Developing Financial Applications using XBRL

XBRL (eXtensible Business Reporting Language) is a data format for company financial reporting which can be easily consumed by software applications. The ‘Language’ in the name is actually a misnomer, XBRL is simply a data format as opposed to a computer language capable of performing operations. XBRL is a variant of the XML format which ‘marks-up’ data in a tag based syntax which is human readable. For example, to report Revenues the below code could be used :

<us-gaap:Revenues> 1500000 </us-gaap:Revenues>

This is clearly a simple format and for this reason XML based formats have become popular across a wide range of applications, since Office 2007 both Microsoft Word and Microsoft Excel use XML based formats (.docx and .xlsx respectively).

However, despite the promise of an easily consumable format for financial reporting data, XBRL is deeply flawed and has several major issues.

Issues with XML

XML is very useful for representing basic data structures, however as the complexity of the data structure grows the XML file(s) becomes extremely large and unwieldy. A set of company financial reports is a large and heavily structured set of data and so the XBRL files to represent them is very large. For a single quarterly financial report there will typically be at least six interlinked documents which will in total be about five times the size of the PDF.

XML has never been a performant data format, even for simple data structures, however it becomes incredibly sluggish for heavily structured data. To read and parse and single XBRL document took a dual-processor server between 50 to 80 seconds. There are a multitude of optimisations which could be applied but none are going to be sufficient to enable scaling and compete with database access times which are measured in milliseconds.

Thus, for any serious financial analysis we will need to develop a database schema and first read the XBRL document into the database which will then be the source of all analysis queries.

The XBRL Spec

Many of the elements for the XBRL specification were directly ported from the regulatory reporting requirements. The reporting requirements are sufficient for human analysis of financial reports but perform very poorly when translated into a data format to be consumed by software applications.

When reading financial reports it is very obvious which figures relate to the current reporting period. However to determine this for an XBRL document is not nearly so easy. For any given line item such as Revenue there are numerous Revenue items which relate to various periods and business segments, only one of these elements relates to the firm’s current Revenue for the actual period and determining which is error-prone.
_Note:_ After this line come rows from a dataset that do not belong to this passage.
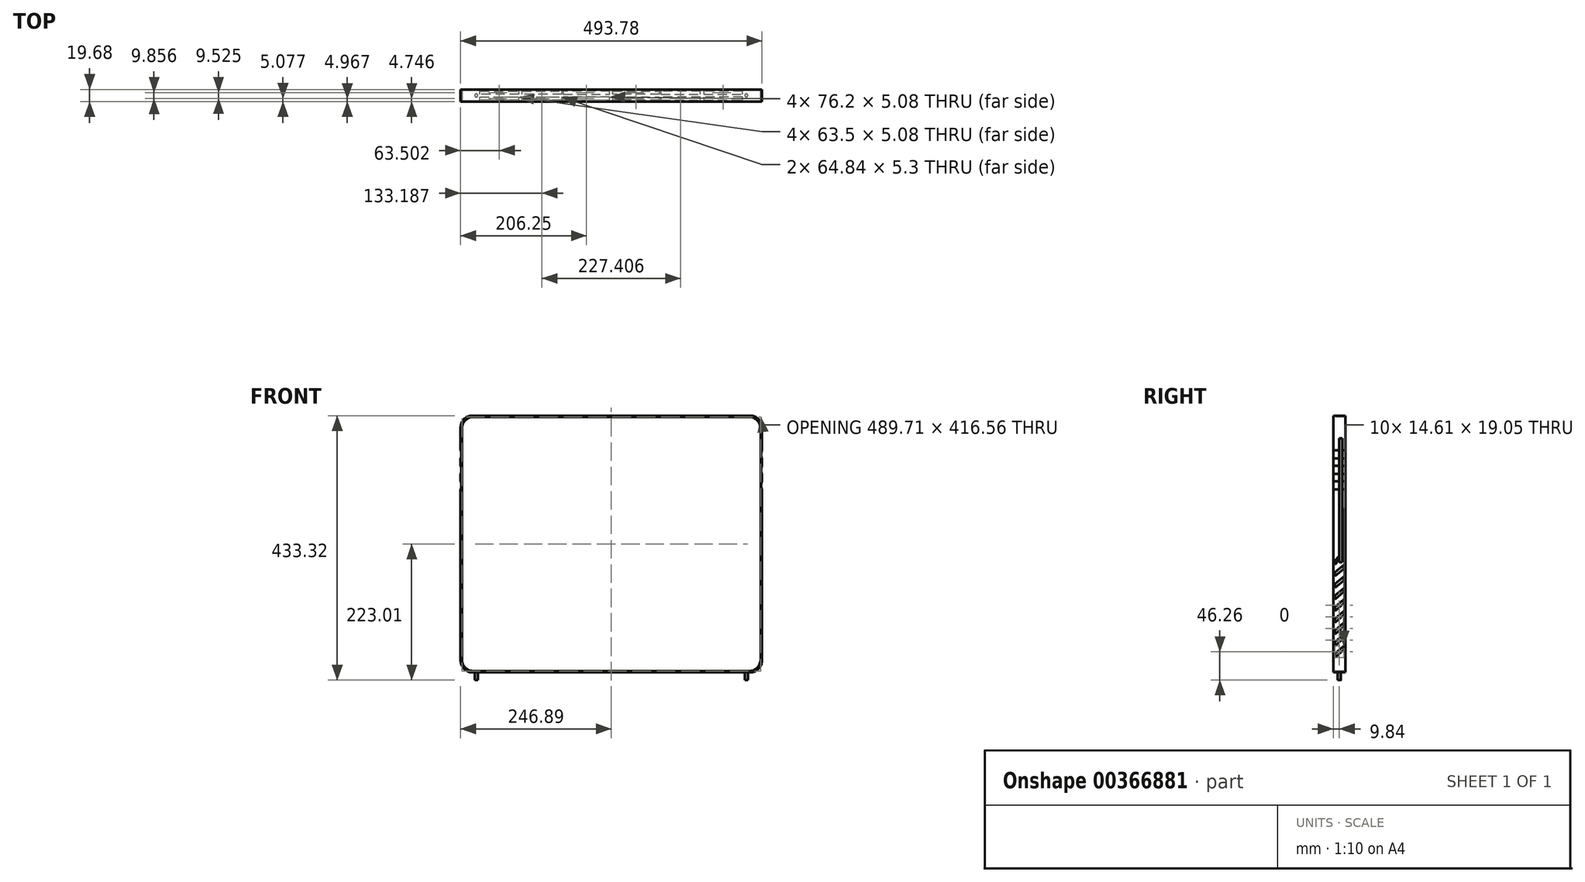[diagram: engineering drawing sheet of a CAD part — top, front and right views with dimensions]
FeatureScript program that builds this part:
annotation { "Feature Type Name" : "Feature", "Feature Type Description" : "" }
export const myFeature = defineFeature(function(context is Context, id is Id, definition is map)
    precondition{}
    {
        {
            var Q0;
            Q0=qCreatedBy(makeId("Front.planeOp"),FACE);
            var sketch = newSketch(context, id + "F0", { "sketchPlane" : qUnion([Q0])});
            skLineSegment(sketch, "E0.bottom", {"start": v(246.89, 210.31) * mm, "end": v(-246.89, 210.31) * mm});
            skLineSegment(sketch, "E0.top", {"start": v(246.89, -210.31) * mm, "end": v(-246.89, -210.31) * mm});
            skLineSegment(sketch, "E0.left", {"start": v(246.89, 210.31) * mm, "end": v(246.89, -210.31) * mm});
            skLineSegment(sketch, "E0.right", {"start": v(-246.89, 210.31) * mm, "end": v(-246.89, -210.31) * mm});
            skPoint(sketch, "E0.middle", {"position": v(0, 0) * mm});
            skSolve(sketch);
        }
        {
            var Q0;
            Q0 = qSketchRegion(id + "F0", true);
            extrude(context, id + "F1", {"entities" : qUnion([Q0]), "endBound" : BoundingType.SYMMETRIC, "oppositeDirection" : true, "depth" : 19.68 * mm});
        }
        {
            var Q0;
            Q0=makeQuery(id+"F1.opExtrude","SWEPT_EDGE",EDGE,{"disambiguationData":[OSD([sQuery(id+"F0.wireOp",EDGE,"E0.bottom"),sQuery(id+"F0.wireOp",EDGE,"E0.left")])]});
            fillet(context, id + "F2", {"entities" : qUnion([Q0]), "radius" : 19.05 * mm, "tangentPropagation" : true, "allowEdgeOverflow" : false});
        }
        {
            var Q0;
            Q0=makeQuery(id+"F1.opExtrude","SWEPT_EDGE",EDGE,{"disambiguationData":[OSD([sQuery(id+"F0.wireOp",EDGE,"E0.bottom"),sQuery(id+"F0.wireOp",EDGE,"E0.right")])]});
            fillet(context, id + "F3", {"entities" : qUnion([Q0]), "radius" : 19.05 * mm, "tangentPropagation" : true, "allowEdgeOverflow" : false});
        }
        {
            var Q0;
            Q0=makeQuery(id+"F1.opExtrude","SWEPT_EDGE",EDGE,{"disambiguationData":[OSD([sQuery(id+"F0.wireOp",EDGE,"E0.top"),sQuery(id+"F0.wireOp",EDGE,"E0.left")])]});
            fillet(context, id + "F4", {"entities" : qUnion([Q0]), "radius" : 19.05 * mm, "tangentPropagation" : true, "allowEdgeOverflow" : false});
        }
        {
            var Q0;
            Q0=makeQuery(id+"F1.opExtrude","SWEPT_EDGE",EDGE,{"disambiguationData":[OSD([sQuery(id+"F0.wireOp",EDGE,"E0.top"),sQuery(id+"F0.wireOp",EDGE,"E0.right")])]});
            fillet(context, id + "F5", {"entities" : qUnion([Q0]), "radius" : 19.05 * mm, "tangentPropagation" : true, "allowEdgeOverflow" : false});
        }
        {
            var Q0;
            Q0=qCreatedBy(makeId("Front.planeOp"),FACE);
            var sketch = newSketch(context, id + "F6", { "sketchPlane" : qUnion([Q0])});
            skLineSegment(sketch, "E1.bottom", {"start": v(225.8, 208.28) * mm, "end": v(-225.8, 208.28) * mm});
            skLineSegment(sketch, "E1.top", {"start": v(225.8, -208.28) * mm, "end": v(-225.8, -208.28) * mm});
            skLineSegment(sketch, "E1.left", {"start": v(244.86, 189.23) * mm, "end": v(244.86, -189.23) * mm});
            skLineSegment(sketch, "E1.right", {"start": v(-244.86, 189.23) * mm, "end": v(-244.86, -189.23) * mm});
            skPoint(sketch, "E1.middle", {"position": v(0, 0) * mm});
            skPoint(sketch, "E2.visualSharp", {"position": v(-244.86, 208.28) * mm});
            skArc(sketch, "E2.filletArc", {"start": v(-225.8, 208.28) * mm, "mid": v(-239.28, 202.7) * mm, "end": v(-244.86, 189.23) * mm});
            skPoint(sketch, "E3.visualSharp", {"position": v(244.86, 208.28) * mm});
            skArc(sketch, "E3.filletArc", {"start": v(244.86, 189.23) * mm, "mid": v(239.28, 202.7) * mm, "end": v(225.8, 208.28) * mm});
            skPoint(sketch, "E4.visualSharp", {"position": v(-244.86, -208.28) * mm});
            skArc(sketch, "E4.filletArc", {"start": v(-244.86, -189.23) * mm, "mid": v(-239.28, -202.7) * mm, "end": v(-225.8, -208.28) * mm});
            skPoint(sketch, "E5.visualSharp", {"position": v(244.86, -208.28) * mm});
            skArc(sketch, "E5.filletArc", {"start": v(225.8, -208.28) * mm, "mid": v(239.28, -202.7) * mm, "end": v(244.86, -189.23) * mm});
            skSolve(sketch);
        }
        {
            var Q0;
            Q0 = qSketchRegion(id + "F6", true);
            var Q1;
            Q1=sQuery(id+"F6.wireOp",EDGE,"E2.filletArc");
            var Q2;
            Q2=sQuery(id+"F6.wireOp",EDGE,"E1.bottom");
            var Q3;
            Q3=sQuery(id+"F6.wireOp",EDGE,"E3.filletArc");
            var Q4;
            Q4=sQuery(id+"F6.wireOp",EDGE,"E1.left");
            var Q5;
            Q5=sQuery(id+"F6.wireOp",EDGE,"E5.filletArc");
            var Q6;
            Q6=sQuery(id+"F6.wireOp",EDGE,"E1.top");
            var Q7;
            Q7=sQuery(id+"F6.wireOp",EDGE,"E4.filletArc");
            var Q8;
            Q8=sQuery(id+"F6.wireOp",EDGE,"E1.right");
            extrude(context, id + "F7", {"entities" : qUnion([Q0]), "operationType" : NewBodyOperationType.REMOVE, "surfaceEntities" : qUnion([Q1, Q2, Q3, Q4, Q5, Q6, Q7, Q8]), "endBound" : BoundingType.THROUGH_ALL, "oppositeDirection" : true, "depth" : 25.4 * mm});
        }
        {
            var Q0;
            Q0 = qSketchRegion(id + "F6", true);
            extrude(context, id + "F8", {"entities" : qUnion([Q0]), "operationType" : NewBodyOperationType.REMOVE, "oppositeDirection" : true, "depth" : 50.8 * mm});
        }
        {
            var Q0;
            Q0 = qSketchRegion(id + "F6", true);
            extrude(context, id + "F9", {"entities" : qUnion([Q0]), "operationType" : NewBodyOperationType.REMOVE, "endBound" : BoundingType.THROUGH_ALL, "depth" : 76.2 * mm});
        }
        {
            var Q0;
            Q0=qCreatedBy(makeId("Right.planeOp"),FACE);
            var sketch = newSketch(context, id + "F10", { "sketchPlane" : qUnion([Q0])});
            skLineSegment(sketch, "E6", {"start": v(7.3, -34.52) * mm, "end": v(7.3, -40.87) * mm});
            skLineSegment(sketch, "E7", {"start": v(7.3, -53.57) * mm, "end": v(7.3, -59.92) * mm});
            skLineSegment(sketch, "E8", {"start": v(-7.3, -46.58) * mm, "end": v(-7.3, -52.92) * mm});
            skLineSegment(sketch, "E9", {"start": v(-7.3, -52.92) * mm, "end": v(7.3, -40.87) * mm});
            skLineSegment(sketch, "E10", {"start": v(7.3, -34.52) * mm, "end": v(-7.3, -46.58) * mm});
            skLineSegment(sketch, "E11", {"start": v(-7.3, -65.62) * mm, "end": v(-7.3, -71.97) * mm});
            skLineSegment(sketch, "E12", {"start": v(-7.3, -65.62) * mm, "end": v(7.3, -53.57) * mm});
            skLineSegment(sketch, "E13", {"start": v(7.3, -59.92) * mm, "end": v(-7.3, -71.97) * mm});
            skLineSegment(sketch, "E14", {"start": v(-7.3, -33.88) * mm, "end": v(-7.3, -27.54) * mm});
            skLineSegment(sketch, "E15", {"start": v(-7.3, -33.88) * mm, "end": v(-1.32, -27.53) * mm});
            skLineSegment(sketch, "E16", {"start": v(-1.32, -27.53) * mm, "end": v(-1.32, -21.17) * mm});
            skLineSegment(sketch, "E17", {"start": v(-7.3, -27.54) * mm, "end": v(-1.32, -21.17) * mm});
            skLineSegment(sketch, "E18", {"start": v(-7.3, -84.67) * mm, "end": v(-7.3, -91.02) * mm});
            skLineSegment(sketch, "E19", {"start": v(7.3, -72.62) * mm, "end": v(7.3, -78.32) * mm});
            skLineSegment(sketch, "E20", {"start": v(-7.3, -84.67) * mm, "end": v(7.3, -72.62) * mm});
            skLineSegment(sketch, "E21", {"start": v(7.3, -78.32) * mm, "end": v(-7.3, -91.02) * mm});
            skLineSegment(sketch, "E22", {"start": v(-7.3, -103.72) * mm, "end": v(-7.3, -110.07) * mm});
            skLineSegment(sketch, "E23", {"start": v(7.3, -97.37) * mm, "end": v(7.3, -91.02) * mm});
            skLineSegment(sketch, "E24", {"start": v(-7.3, -103.72) * mm, "end": v(7.3, -91.02) * mm});
            skLineSegment(sketch, "E25", {"start": v(7.3, -97.37) * mm, "end": v(-7.3, -110.07) * mm});
            skLineSegment(sketch, "E26", {"start": v(-7.3, -122.77) * mm, "end": v(-7.3, -129.12) * mm});
            skLineSegment(sketch, "E27", {"start": v(-7.3, -129.12) * mm, "end": v(7.3, -116.42) * mm});
            skLineSegment(sketch, "E28", {"start": v(7.3, -116.42) * mm, "end": v(7.3, -110.07) * mm});
            skLineSegment(sketch, "E29", {"start": v(7.3, -110.07) * mm, "end": v(-7.3, -122.77) * mm});
            skLineSegment(sketch, "E30", {"start": v(-7.3, -141.82) * mm, "end": v(-7.3, -148.17) * mm});
            skLineSegment(sketch, "E31", {"start": v(-7.3, -148.17) * mm, "end": v(7.3, -135.47) * mm});
            skLineSegment(sketch, "E32", {"start": v(7.3, -135.47) * mm, "end": v(7.3, -129.12) * mm});
            skLineSegment(sketch, "E33", {"start": v(7.3, -129.12) * mm, "end": v(-7.3, -141.82) * mm});
            skLineSegment(sketch, "E34", {"start": v(-7.3, -160.87) * mm, "end": v(-7.3, -167.22) * mm});
            skLineSegment(sketch, "E35", {"start": v(-7.3, -167.22) * mm, "end": v(7.3, -154.52) * mm});
            skLineSegment(sketch, "E36", {"start": v(7.3, -154.52) * mm, "end": v(7.3, -148.17) * mm});
            skLineSegment(sketch, "E37", {"start": v(7.3, -148.17) * mm, "end": v(-7.3, -160.87) * mm});
            skLineSegment(sketch, "E38", {"start": v(-7.3, -179.92) * mm, "end": v(-7.3, -186.27) * mm});
            skLineSegment(sketch, "E39", {"start": v(-7.3, -186.27) * mm, "end": v(7.3, -173.57) * mm});
            skLineSegment(sketch, "E40", {"start": v(7.3, -173.57) * mm, "end": v(7.3, -167.22) * mm});
            skLineSegment(sketch, "E41", {"start": v(7.3, -167.22) * mm, "end": v(-7.3, -179.92) * mm});
            skSolve(sketch);
        }
        {
            var Q0;
            Q0 = qSketchRegion(id + "F10", true);
            extrude(context, id + "F11", {"entities" : qUnion([Q0]), "operationType" : NewBodyOperationType.REMOVE, "oppositeDirection" : true, "depth" : 381 * mm});
        }
        {
            var Q0;
            Q0 = qSketchRegion(id + "F10", true);
            extrude(context, id + "F12", {"entities" : qUnion([Q0]), "operationType" : NewBodyOperationType.REMOVE, "depth" : 381 * mm});
        }
        {
            var Q0;
            Q0=qCreatedBy(makeId("Top.planeOp"),FACE);
            var sketch = newSketch(context, id + "F13", { "sketchPlane" : qUnion([Q0])});
            skLineSegment(sketch, "E42", {"start": v(-2.54, -7.3) * mm, "end": v(-2.54, -2.22) * mm});
            skLineSegment(sketch, "E43", {"start": v(-2.54, -2.22) * mm, "end": v(-78.74, -2.22) * mm});
            skLineSegment(sketch, "E44", {"start": v(-78.74, -2.22) * mm, "end": v(-78.74, -7.3) * mm});
            skLineSegment(sketch, "E45", {"start": v(-78.74, -7.3) * mm, "end": v(-2.54, -7.3) * mm});
            skLineSegment(sketch, "E46", {"start": v(-78.74, 2.22) * mm, "end": v(-2.54, 2.22) * mm});
            skLineSegment(sketch, "E47", {"start": v(-2.54, 2.22) * mm, "end": v(-2.54, 7.3) * mm});
            skLineSegment(sketch, "E48", {"start": v(-2.54, 7.3) * mm, "end": v(-78.74, 7.3) * mm});
            skLineSegment(sketch, "E49", {"start": v(-78.74, 7.3) * mm, "end": v(-78.74, 2.22) * mm});
            skLineSegment(sketch, "E50", {"start": v(-215.14, -7.63) * mm, "end": v(-215.14, -2.55) * mm});
            skLineSegment(sketch, "E51", {"start": v(-215.14, -2.55) * mm, "end": v(-151.64, -2.55) * mm});
            skLineSegment(sketch, "E52", {"start": v(-151.64, -2.55) * mm, "end": v(-151.64, -7.52) * mm});
            skLineSegment(sketch, "E53", {"start": v(-151.64, -7.52) * mm, "end": v(-215.14, -7.63) * mm});
            skLineSegment(sketch, "E54", {"start": v(-215.14, 2.22) * mm, "end": v(-215.14, 7.3) * mm});
            skLineSegment(sketch, "E55", {"start": v(-215.14, 7.3) * mm, "end": v(-151.64, 7.3) * mm});
            skLineSegment(sketch, "E56", {"start": v(-151.64, 7.3) * mm, "end": v(-151.64, 2.22) * mm});
            skLineSegment(sketch, "E57", {"start": v(-151.64, 2.22) * mm, "end": v(-215.14, 2.22) * mm});
            skLineSegment(sketch, "E58", {"start": v(-146.13, -7.52) * mm, "end": v(-146.13, -2.55) * mm});
            skLineSegment(sketch, "E59", {"start": v(-146.13, -2.55) * mm, "end": v(-81.3, -2.22) * mm});
            skLineSegment(sketch, "E60", {"start": v(-81.3, -2.22) * mm, "end": v(-81.28, -7.52) * mm});
            skLineSegment(sketch, "E61", {"start": v(-81.28, -7.52) * mm, "end": v(-146.13, -7.52) * mm});
            skLineSegment(sketch, "E62", {"start": v(-146.13, 2.22) * mm, "end": v(-146.13, 7.3) * mm});
            skLineSegment(sketch, "E63", {"start": v(-146.13, 7.3) * mm, "end": v(-81.3, 7.3) * mm});
            skLineSegment(sketch, "E64", {"start": v(-81.3, 7.3) * mm, "end": v(-81.3, 2.22) * mm});
            skLineSegment(sketch, "E65", {"start": v(-81.3, 2.22) * mm, "end": v(-146.13, 2.22) * mm});
            skLineSegment(sketch, "E66.MirrorCS", {"start": v(78.74, -7.3) * mm, "end": v(2.54, -7.3) * mm});
            skLineSegment(sketch, "E67.MirrorCS", {"start": v(2.54, -2.22) * mm, "end": v(78.74, -2.22) * mm});
            skLineSegment(sketch, "E68.MirrorCS", {"start": v(78.74, 2.22) * mm, "end": v(2.54, 2.22) * mm});
            skLineSegment(sketch, "E69.MirrorCS", {"start": v(2.54, 7.3) * mm, "end": v(78.74, 7.3) * mm});
            skLineSegment(sketch, "E70.MirrorCS", {"start": v(81.28, -7.52) * mm, "end": v(146.13, -7.52) * mm});
            skLineSegment(sketch, "E71.MirrorCS", {"start": v(146.13, -2.55) * mm, "end": v(81.3, -2.22) * mm});
            skLineSegment(sketch, "E72.MirrorCS", {"start": v(81.3, 2.22) * mm, "end": v(146.13, 2.22) * mm});
            skLineSegment(sketch, "E73.MirrorCS", {"start": v(146.13, 7.3) * mm, "end": v(81.3, 7.3) * mm});
            skLineSegment(sketch, "E74.MirrorCS", {"start": v(151.64, -7.52) * mm, "end": v(215.14, -7.63) * mm});
            skLineSegment(sketch, "E75.MirrorCS", {"start": v(215.14, -2.55) * mm, "end": v(151.64, -2.55) * mm});
            skLineSegment(sketch, "E76.MirrorCS", {"start": v(151.64, 2.22) * mm, "end": v(215.14, 2.22) * mm});
            skLineSegment(sketch, "E77.MirrorCS", {"start": v(215.14, 7.3) * mm, "end": v(151.64, 7.3) * mm});
            skLineSegment(sketch, "E78.MirrorCS", {"start": v(215.14, -7.63) * mm, "end": v(215.14, -2.55) * mm});
            skLineSegment(sketch, "E79.MirrorCS", {"start": v(151.64, -2.55) * mm, "end": v(151.64, -7.52) * mm});
            skLineSegment(sketch, "E80.MirrorCS", {"start": v(146.13, -7.52) * mm, "end": v(146.13, -2.55) * mm});
            skLineSegment(sketch, "E81.MirrorCS", {"start": v(151.64, 7.3) * mm, "end": v(151.64, 2.22) * mm});
            skLineSegment(sketch, "E82.MirrorCS", {"start": v(81.3, 7.3) * mm, "end": v(81.3, 2.22) * mm});
            skLineSegment(sketch, "E83.MirrorCS", {"start": v(2.54, -7.3) * mm, "end": v(2.54, -2.22) * mm});
            skLineSegment(sketch, "E84.MirrorCS", {"start": v(2.54, 2.22) * mm, "end": v(2.54, 7.3) * mm});
            skLineSegment(sketch, "E85.MirrorCS", {"start": v(78.74, -2.22) * mm, "end": v(78.74, -7.3) * mm});
            skLineSegment(sketch, "E86.MirrorCS", {"start": v(78.74, 7.3) * mm, "end": v(78.74, 2.22) * mm});
            skLineSegment(sketch, "E87.MirrorCS", {"start": v(215.14, 2.22) * mm, "end": v(215.14, 7.3) * mm});
            skLineSegment(sketch, "E88.MirrorCS", {"start": v(146.13, 2.22) * mm, "end": v(146.13, 7.3) * mm});
            skLineSegment(sketch, "E89", {"start": v(81.3, -2.22) * mm, "end": v(81.28, -7.52) * mm});
            skSolve(sketch);
        }
        {
            var Q0;
            Q0 = qSketchRegion(id + "F13", true);
            extrude(context, id + "F14", {"entities" : qUnion([Q0]), "operationType" : NewBodyOperationType.REMOVE, "oppositeDirection" : true, "depth" : 254 * mm});
        }
        {
            var Q0;
            Q0=qCreatedBy(makeId("Front.planeOp"),FACE);
            var sketch = newSketch(context, id + "F15", { "sketchPlane" : qUnion([Q0])});
            skCircle(sketch, "E90", {"center": v(-264.67, 146.81) * mm, "radius": 19.05 * mm});
            skCircle(sketch, "E91", {"center": v(-264.67, 121.41) * mm, "radius": 19.05 * mm});
            skCircle(sketch, "E92", {"center": v(-264.67, 96.01) * mm, "radius": 19.05 * mm});
            skCircle(sketch, "E93.MirrorC", {"center": v(264.67, 96.01) * mm, "radius": 19.05 * mm});
            skCircle(sketch, "E94.MirrorC", {"center": v(264.67, 121.41) * mm, "radius": 19.05 * mm});
            skCircle(sketch, "E95.MirrorC", {"center": v(264.67, 146.81) * mm, "radius": 19.05 * mm});
            skSolve(sketch);
        }
        {
            var Q0;
            Q0 = qSketchRegion(id + "F15", true);
            extrude(context, id + "F16", {"entities" : qUnion([Q0]), "operationType" : NewBodyOperationType.REMOVE, "endBound" : BoundingType.SYMMETRIC, "depth" : 127 * mm});
        }
        {
            var Q0;
            Q0=qCreatedBy(makeId("Top.planeOp"),FACE);
            var sketch = newSketch(context, id + "F17", { "sketchPlane" : qUnion([Q0])});
            skCircle(sketch, "E96", {"center": v(-221.3, 0) * mm, "radius": 2.48 * mm});
            skCircle(sketch, "E97.MirrorC", {"center": v(221.3, 0) * mm, "radius": 2.48 * mm});
            skSolve(sketch);
        }
        {
            var Q0;
            Q0 = qSketchRegion(id + "F17", true);
            extrude(context, id + "F18", {"entities" : qUnion([Q0]), "operationType" : NewBodyOperationType.ADD, "oppositeDirection" : true, "depth" : 223 * mm});
        }
        {
            var Q0;
            Q0 = qSketchRegion(id + "F17", true);
            extrude(context, id + "F19", {"entities" : qUnion([Q0]), "operationType" : NewBodyOperationType.REMOVE, "oppositeDirection" : true, "depth" : 208.28 * mm});
        }
        {
            var Q0;
            Q0=qCreatedBy(makeId("Right.planeOp"),FACE);
            var sketch = newSketch(context, id + "F20", { "sketchPlane" : qUnion([Q0])});
            skLineSegment(sketch, "E98.bottom", {"start": v(0, -29.95) * mm, "end": v(5.08, -29.95) * mm});
            skLineSegment(sketch, "E98.top", {"start": v(0, 173.25) * mm, "end": v(5.08, 173.25) * mm});
            skLineSegment(sketch, "E98.left", {"start": v(0, -29.95) * mm, "end": v(0, 173.25) * mm});
            skLineSegment(sketch, "E98.right", {"start": v(5.08, -29.95) * mm, "end": v(5.08, 173.25) * mm});
            skSolve(sketch);
        }
        {
            var Q0;
            Q0 = qSketchRegion(id + "F20", true);
            extrude(context, id + "F21", {"entities" : qUnion([Q0]), "operationType" : NewBodyOperationType.REMOVE, "depth" : 254 * mm});
        }
    });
For starters, XBRL does not define the start and end dates for the current period and some companies use non-standard dates (for example Apple ends its reporting periods not on the last day of the period but the last business day). Thus to extract the actual reporting elements related to the current period some relatively convoluted (and hence error-prone) code logic is required.

In financial reports a zero balance is often not required to be reported. This works fine when reading reports but for a data format it is not very robust. For example, there is no debt on Apple’s Balance Sheet so the Debt elements are simply not included in the XBRL document. If we read the data into an application and attempt to calculate a metric which uses debt as an input an error will be thrown since the Debt element is simply not found as opposed to being found and having a zero balance. Thus, a zero balance will need to be programatically substituted when no element is found but this is definitely not robust (for example, we would like to know if an element could not be read properly for the XBRL doc and so was excluded for this reason).

A major omission from the XBRL spec is non-financial data which is often crucial for an analyst. For example, Apple includes unit sales (eg number of iPhone sales) in its reports but not in it XBRL filings.

XBRL Taxonomies

The above issues pale into insignificance when compared with the minefield of XBRL taxonomies.

The XBRL taxonomy is basically a template for the tagging and structuring various items which comprise a financial report.

XBRL allows firms a lot of latitude in selecting and even creating taxonomies, as well as changing taxonomies between reporting periods. Taking Apple again as an example, up until 2010 it reported its Fixed Assets using the XBRL tag aaplPropertyPlantAndEquipmentAndCapitalizedSoftwareNet , from 2011 it changed to using us-gaapPropertyPlantAndEquipmentGross. There was no notification of the change or mapping information so software parsing the two documents would not be able to associate the items as being the same balance for different periods.
The differences between XBRL documents of different companies is even greater, making financial comparisons between companies almost impossible.

The above issues (and especially the taxonomy issue) means that the manual intervention is almost always necessary original promise of XBRL to allow fully automated data analysis still unfulfilled.